Vulnerability Development mailing list archives

Re: Future of buffer overflows ?


From: "Bluefish (P.Magnusson)" <11a () GMX NET>
Date: Sun, 5 Nov 2000 13:46:09 +0100

      Non-excutable stacks on x86 have been discussed for years.  They
may be a hack and they may not be common BUT THEY ARE NOT A NEW CONCEPT!
Discussions of non-executable stacks predate Linux (I worked on MicroPort
Unix, SCO Unix, and Xenix).  They are nothing new.  They just don't buy
you anything.  I use to think they contributed to security but a few
simple working illustration dispersed that illusion real quick.

I'd say they're an important feature ; a basic principle of hardening a
system is to not allow anything which isn't used.
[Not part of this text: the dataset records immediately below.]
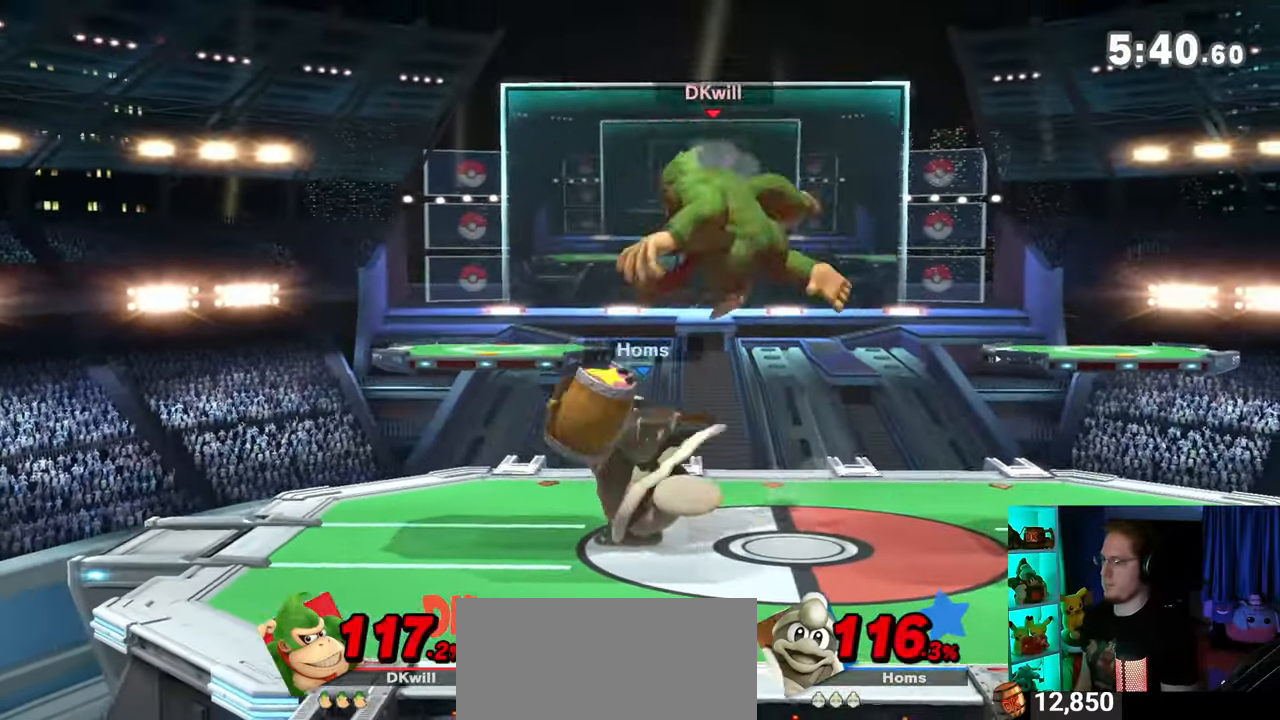
{"buttons": [], "left_stick": "right", "right_stick": "center", "events": [[17, "Y", "down"], [133, "Y", "up"], [250, "left_stick", "right"]]}
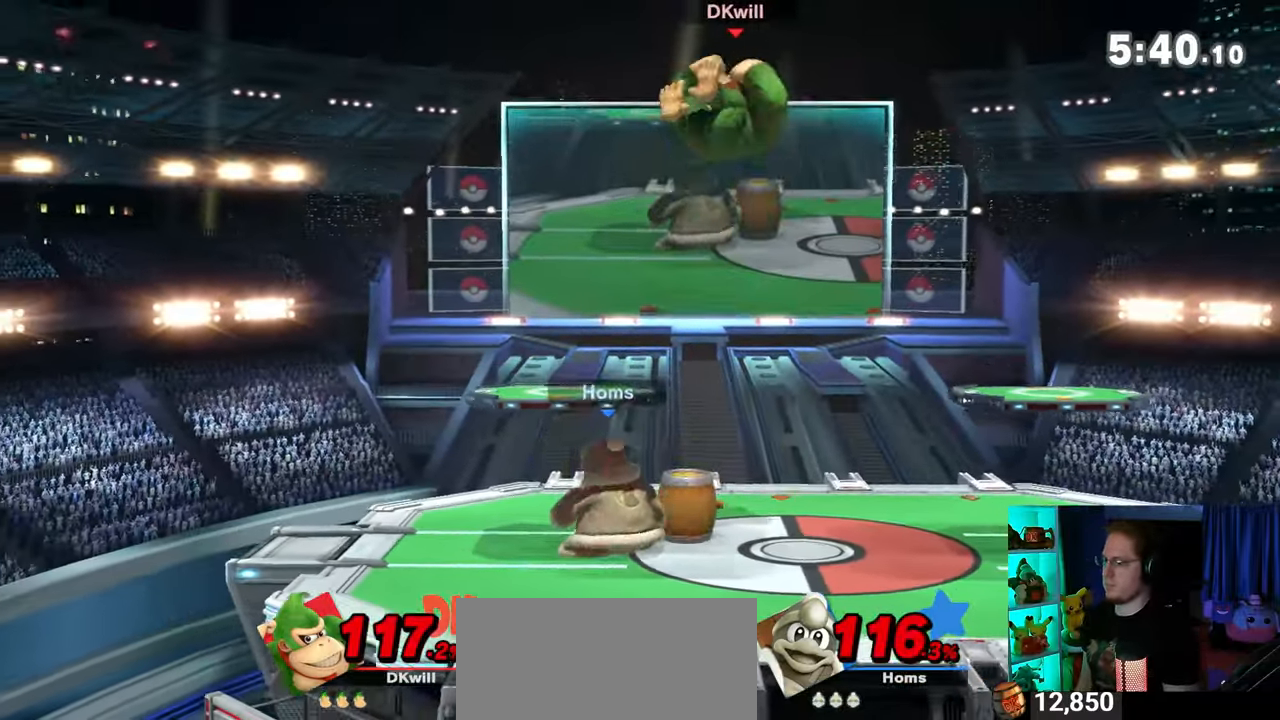
{"buttons": [], "left_stick": "left", "right_stick": "center", "events": [[133, "left_stick", "down-right"], [167, "B", "down"], [200, "B", "up"], [200, "left_stick", "down-left"], [350, "left_stick", "left"]]}
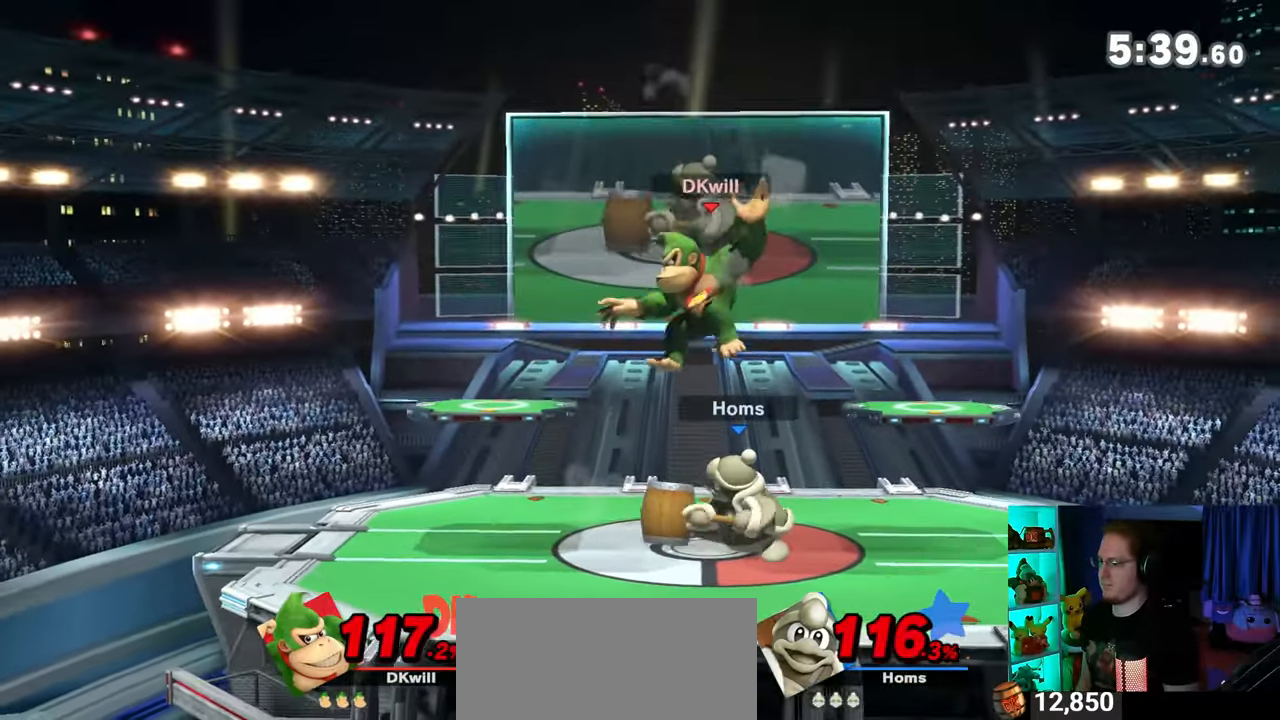
{"buttons": ["A"], "left_stick": "up", "right_stick": "center", "events": [[233, "left_stick", "up"], [317, "A", "down"], [383, "A", "up"], [450, "A", "down"]]}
Making constants truely
constant, disabling exec on writable areas etc.

It may not be enough, we will see a raise in BO which doesn't rely on
aribitery code but merely changes of executation order (returns to glibc
exec, or jumping within the program itself). But many vulnerabilities will
become much harder to exploit, and in some cases all the attacker can do
is to crash the applications. It's a good start. Then you add stackgaurd
or propolice.

No action alone solves everything. But when mainstream systems becomes
hardened in that way... when mayor Linux distribution, *BSD & NT are
shipped with more than one layor of hardening against insertion of
aribitery code, the rules of the game has been severly changed.